The basic reproduction number, ℛ(0), one of the most well-known thresholds in deterministic epidemic theory, predicts a disease outbreak if ℛ(0)>1. In stochastic epidemic theory, there are also thresholds that predict a major outbreak. In the case of a single infectious group, if ℛ(0)>1 and i infectious individuals are introduced into a susceptible population, then the probability of a major outbreak is approximately 1-(1/ℛ(0))( i ). With multiple infectious groups from which the disease could emerge, this result no longer holds. Stochastic thresholds for multiple groups depend on the number of individuals within each group, i ( j ), j=1, …, n, and on the probability of disease extinction for each group, q ( j ). It follows from multitype branching processes that the probability of a major outbreak is approximately [Formula: see text]. In this investigation, we summarize some of the deterministic and stochastic threshold theory, illustrate how to calculate the stochastic thresholds, and derive some new relationships between the deterministic and stochastic thresholds.

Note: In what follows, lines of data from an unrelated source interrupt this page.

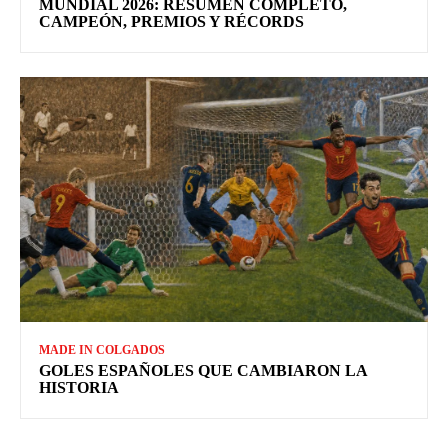
MUNDIAL 2026: RESUMEN COMPLETO,
CAMPEÓN, PREMIOS Y RÉCORDS
MADE IN COLGADOS
GOLES ESPAÑOLES QUE CAMBIARON LA
HISTORIA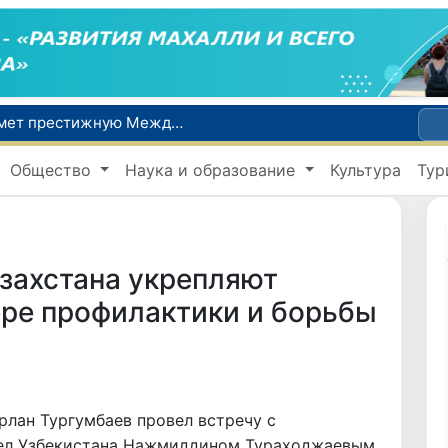
Узбекистан впервые в своей истории примет престижную Международную олимпиаду по информатике IOI 2026
Число пользователей мобильного интернета в Узбекистане за 10 лет выросло в 4,3 раза
Общество
Наука и образование
Культура
Тур
При содействии Генконсульства Узбекистана соотечественница, перенесшая инсульт в Алматы, вернулась на родину
В Ташкенте состоялось заседание Исполнительного комитета Федерации тяжелой атлетики Азии
Китай и Россия стали крупнейшими торговыми партнерами Узбекистана в первом полугодии 2026 года
захстана укрепляют
ере профилактики и борьбы
рлан Тургумбаев провел встречу с
дел Узбекистана Нажмиддином Тураходжаевым.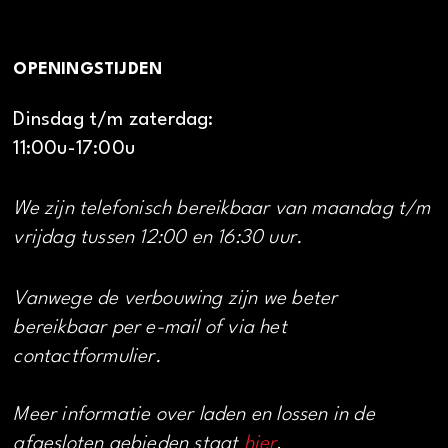
OPENINGSTIJDEN
Dinsdag t/m zaterdag:
11:00u-17:00u
We zijn telefonisch bereikbaar van maandag t/m
vrijdag tussen 12:00 en 16:30 uur.
Vanwege de verbouwing zijn we beter
bereikbaar per e-mail of via het
contactformulier.
Meer informatie over laden en lossen in de
afgesloten gebieden staat
hier
.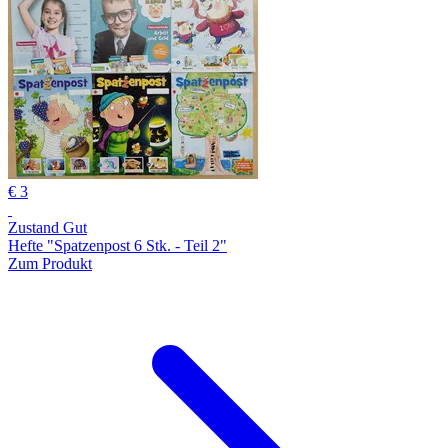
€ 3
Zustand Gut
Hefte "Spatzenpost 6 Stk. - Teil 2"
Zum Produkt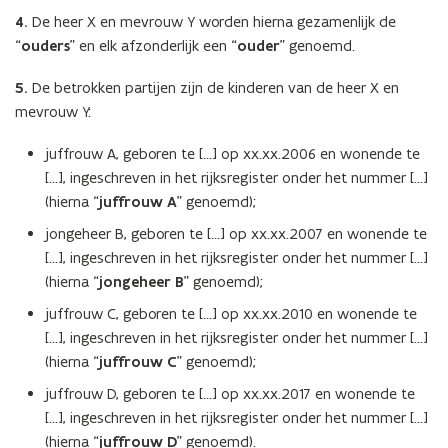
4.
De heer X en mevrouw Y worden hierna gezamenlijk de
“
ouders
” en elk afzonderlijk een “
ouder
” genoemd.
5.
De betrokken partijen zijn de kinderen van de heer X en
mevrouw Y:
juffrouw A, geboren te […] op xx.xx.2006 en wonende te
[…], ingeschreven in het rijksregister onder het nummer […]
(hierna “
juffrouw A
” genoemd);
jongeheer B, geboren te […] op xx.xx.2007 en wonende te
[…], ingeschreven in het rijksregister onder het nummer […]
(hierna “
jongeheer B
” genoemd);
juffrouw C, geboren te […] op xx.xx.2010 en wonende te
[…], ingeschreven in het rijksregister onder het nummer […]
(hierna “
juffrouw C
” genoemd);
juffrouw D, geboren te […] op xx.xx.2017 en wonende te
[…], ingeschreven in het rijksregister onder het nummer […]
(hierna “
juffrouw D
” genoemd).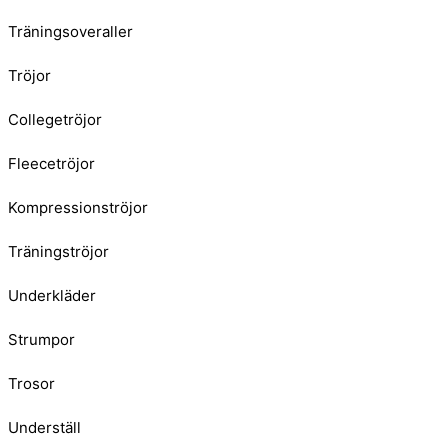
Träningsoveraller
Tröjor
Collegetröjor
Fleecetröjor
Kompressionströjor
Träningströjor
Underkläder
Strumpor
Trosor
Underställ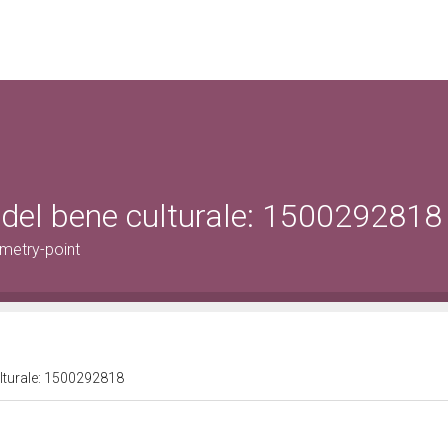
 del bene culturale: 1500292818
metry-point
ulturale: 1500292818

基本繁殖数 ℛ(0) 是确定性传染病理论中最著名的阈值之一,如果 ℛ(0)>1 ,则预示着疾病的爆发。在随机传染病理论中,也存在着预测大爆发的阈值。在单个感染组的情况下,如果 ℛ(0)>1 且有 i 个感染者被引入易感人群,则大爆发的概率约为 1-(1/ℛ(0))( i )。如果有多个可能引发疾病的感染组,那么这个结果就不再成立。多组的随机阈值取决于每个组内的个体数量 i ( j ), j=1 ,…, n ,以及每个组的疾病灭绝概率 q ( j )。从多类型分支过程中可以得出,大爆发的概率约为[公式:见文本]。在本研究中,我们总结了一些确定性和随机性阈值理论,说明了如何计算随机性阈值,并推导出了确定性和随机性阈值之间的一些新关系。